Former President Barack Obama recently made comments that have been interpreted as a warning that Democrats must not veer too far to the left — for instance, by supporting presidential candidates like Senators Bernie Sander or Elizabeth Warren in 2020.
Specifically, Obama said that his party must recognize that “the average American doesn’t think we have to completely tear down the system and remake it.”
Considering that he headlined a recent Democratic National Committee (DNC) fundraiser on Nov. 21 in Silicon Valley, where ticket prices ranged from $10,000 to $355,000, one has to wonder just how many “average Americans” the former President crosses paths with.
In trying to tip the party towards moderation, Obama said Democrats’ “ultimate goal is to defeat a president and a party that has…taken a sharp turn away from a lot of the core traditions and values and institutional commitments that built this country.”
The problem with that analysis is that it fails to appreciate how that established order — the one that former President Obama is so nostalgic for — made Donald Trump possible. Under Obama’s leadership — and both Bushes’, and Clinton’s, and Reagan’s — the elites became disconnected from the circumstances of the vast majority of a country that was, and still is, in decline.
Obama also fails to account for the convergence of several troubling socio-economic and ecological trend lines that have grown even more problematic since he left the White House.
President Obama’s decision to bail out Wall Street at the expense of the poor- and working-class had generational consequences. The destruction of trillions of dollars in family wealth accumulated over decades coincided with an ever-accelerating concentration of wealth that has only worsened under Trump.
Hence, some of the Rust Belt states that voted for President Obama twice flipped for Donald Trump. Likewise, Recession-era foreclosures resulted in a catastrophic loss of African American household wealth, meaning hundreds of thousands of Obama voters sat out 2016.
In a bitter irony, the historic victory of the first African American president to win the White House coincided with hundreds of thousands of African Americans losing theirs.
To this day, foreclosure continues to wreak havoc on families, particularly in communities of color like Newark, New Jersey, where activist Fredrica Bey has been working for years to get a foreclosure moratorium and hold banks like Wells Fargo accountable.
“President Obama, whom I voted for twice, did more damage bailing out the banks and leaving us in the lurch, damage that will most likely hold for decades — unless we elect someone like Elizabeth [Warren] or Bernie [Sanders],” she told Salon over email. “Thank God they are both in the top five, if not the top four.”
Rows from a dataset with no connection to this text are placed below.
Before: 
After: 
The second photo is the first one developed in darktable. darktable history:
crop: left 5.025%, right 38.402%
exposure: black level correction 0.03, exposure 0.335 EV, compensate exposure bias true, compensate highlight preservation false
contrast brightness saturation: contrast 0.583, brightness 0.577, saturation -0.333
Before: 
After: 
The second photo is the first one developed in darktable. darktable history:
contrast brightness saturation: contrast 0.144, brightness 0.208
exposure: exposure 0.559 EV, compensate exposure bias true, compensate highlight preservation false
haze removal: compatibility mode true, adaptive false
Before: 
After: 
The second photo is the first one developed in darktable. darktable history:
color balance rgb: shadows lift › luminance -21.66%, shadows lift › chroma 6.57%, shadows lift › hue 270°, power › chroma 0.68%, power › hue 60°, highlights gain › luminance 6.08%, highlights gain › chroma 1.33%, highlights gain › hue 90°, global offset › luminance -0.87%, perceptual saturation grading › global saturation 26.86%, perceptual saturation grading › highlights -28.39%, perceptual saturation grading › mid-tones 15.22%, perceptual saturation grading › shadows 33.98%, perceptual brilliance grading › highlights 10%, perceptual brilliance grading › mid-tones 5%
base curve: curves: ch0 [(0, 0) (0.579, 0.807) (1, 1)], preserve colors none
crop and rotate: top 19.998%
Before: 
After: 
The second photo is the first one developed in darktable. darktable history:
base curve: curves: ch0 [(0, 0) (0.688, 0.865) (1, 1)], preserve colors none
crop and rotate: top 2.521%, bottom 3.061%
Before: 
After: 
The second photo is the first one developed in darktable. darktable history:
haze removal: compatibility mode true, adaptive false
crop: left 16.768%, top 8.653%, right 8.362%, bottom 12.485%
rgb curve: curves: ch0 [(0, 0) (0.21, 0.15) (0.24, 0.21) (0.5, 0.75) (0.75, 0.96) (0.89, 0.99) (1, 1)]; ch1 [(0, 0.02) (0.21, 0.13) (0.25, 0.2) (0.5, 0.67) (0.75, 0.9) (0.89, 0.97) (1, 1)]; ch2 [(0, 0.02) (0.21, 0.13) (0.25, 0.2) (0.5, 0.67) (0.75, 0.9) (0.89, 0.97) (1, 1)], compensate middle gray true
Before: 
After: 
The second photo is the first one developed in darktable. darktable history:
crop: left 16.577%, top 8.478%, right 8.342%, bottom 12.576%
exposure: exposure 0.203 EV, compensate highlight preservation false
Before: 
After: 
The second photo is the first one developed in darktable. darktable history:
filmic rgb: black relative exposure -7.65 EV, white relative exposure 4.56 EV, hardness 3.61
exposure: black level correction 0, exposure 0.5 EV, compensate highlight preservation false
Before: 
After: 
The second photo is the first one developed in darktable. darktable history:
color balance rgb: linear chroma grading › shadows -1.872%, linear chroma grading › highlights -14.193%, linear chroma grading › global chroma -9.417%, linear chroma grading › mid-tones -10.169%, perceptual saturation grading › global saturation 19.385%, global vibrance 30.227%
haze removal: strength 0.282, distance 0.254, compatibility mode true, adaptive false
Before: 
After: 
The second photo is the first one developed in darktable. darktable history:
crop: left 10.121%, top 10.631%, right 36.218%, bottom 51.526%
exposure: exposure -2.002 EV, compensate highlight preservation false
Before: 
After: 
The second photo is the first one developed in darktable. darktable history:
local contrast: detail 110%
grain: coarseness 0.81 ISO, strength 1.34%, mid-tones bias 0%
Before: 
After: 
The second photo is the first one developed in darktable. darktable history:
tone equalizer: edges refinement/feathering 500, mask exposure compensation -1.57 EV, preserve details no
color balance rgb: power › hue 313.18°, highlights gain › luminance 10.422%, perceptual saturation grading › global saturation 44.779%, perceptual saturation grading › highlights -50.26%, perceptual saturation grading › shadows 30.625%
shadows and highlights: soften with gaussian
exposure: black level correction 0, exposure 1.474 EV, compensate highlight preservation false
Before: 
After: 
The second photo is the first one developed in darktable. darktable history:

She continued: “Elizabeth Warren, [recently deceased Rep.] Elijah Cummings (God bless him), and [Rep.] Maxine Waters [D.-Calif.] are the only ones in the last two administrations that have done everything in their power to give much needed assistance and hold banks accountable.”
Since the 1970s, American wage earners have been losing ground regardless of which party was in control. In place of gains in earnings, we were given access to ever-increasing levels of household debt.
Our citizens are shackled by $1.5 trillion in student debt, most of it held by the youngest two generations. The life experience of these young people is bookended by 9/11 and the Great Recession.
The level of wealth inequality has so stratified American society that no less an establishment figure than Jerome Powell, the chairman of the Federal Reserve, warns that it is the nation’s most pressing economic challenge.
Hardly a Marxist, Powell has said that the United States is no longer the world’s leader in upward mobility providing the opportunity for those in poverty to raise themselves up into a better circumstance for themselves and their families. That’s certainly true statistically: studies have found that a number of nations, including Britain, France, Sweden, and even Italy, score far higher on indices of social mobility.
From our declining life expectancy to the spike in youth and teen suicides, we’ve been a nation on gradual decline badly in need of some kind of unifying social cohesion that might help us face big challenges.
“Despite spending more on health care than any other country, the United States has seen increasing mortality and falling life expectancy for people age 25 to 64, who should be in the prime of their lives,” reported the Washington Post. “In contrast, other wealthy nations have generally experienced continued progress in extending longevity.”
Sorry to report, Mr. Obama, but 2020 just can’t be another down-the-middle fence straddle. Politics as usual is how we got here.